The past few days I've been doing some intense Whimbrel hunting. Whimbrel is a large shorebird with a long, curved bill used for eating fiddler crabs. This time of year there are a few birds that come through New York...unfortunately, they don't stay long, and they are often seen as a fly-by or for a short time feeding in grasses or mud flats. In past years they have been seen in Shinnecock Inlet or Cow Meadow, or a few other spots on Long Island. I'd been working these spots over pretty regularly, with no luck. Then today I exchanged emails with Karen Fung, who mentioned that two Whimbrels were seen a couple of days ago on the North Fork of Long Island, in a spot called Cedar Beach.
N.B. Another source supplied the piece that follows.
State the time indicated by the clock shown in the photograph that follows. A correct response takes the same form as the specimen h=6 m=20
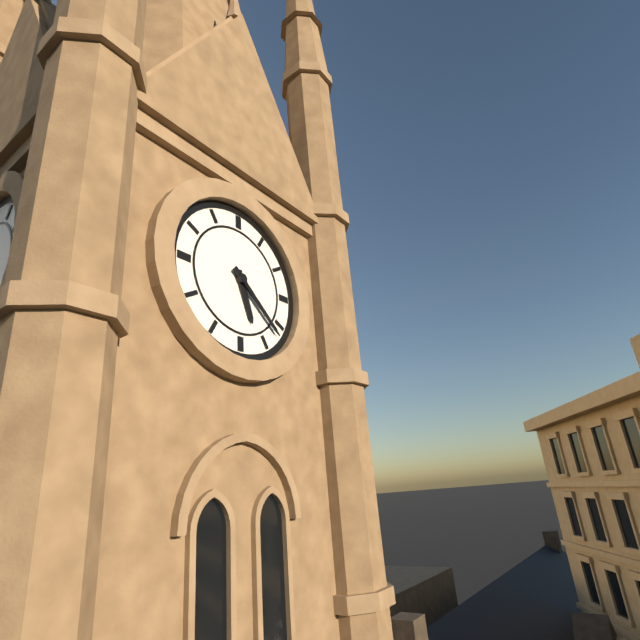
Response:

I didn't have a full day to work with today, but I figured what the heck and went into full-on chase mode. This means checking checking all the prime spots thoroughly but quickly and then moving on. I hit Cow Meadow first on the way out East, and at lunch I checked the Ponquogue Bridge at Shinnecock for its low-tide mud flats. No luck. I had just enough time to hit Cedar Beach before turning around, so I googlemapped my way there and started looking. At first it seemed like a regular, stony beach: not a lot of shorebird habitat. But as I walked my way around I found an inlet where there was a goodly supply of marsh grass and some little islands with flats. And there, on one of those islands, was a whimbrel. I just saw it briefly before it went behind some reeds, but I was able to change my vantage point and get some good (if distant) looks as it went back and forth, picking at fiddler crabs. Again, if I hadn't checked that spot at just that moment, I wouldn't have had that initial glimpse, and I might not have seen that bird at all. Luck and timing are a birder's best friend! On our way back to the car, Monkey seemed especially interested in some of the grasses by the shore. I figured he'd found a crab, but when I looked more closely I saw that he had found hundreds of them. There were crabs everywhere, scurrying along the shoreline and throughout the reeds. No wonder the Whimbrel was hanging out's a fiddler crab buffet!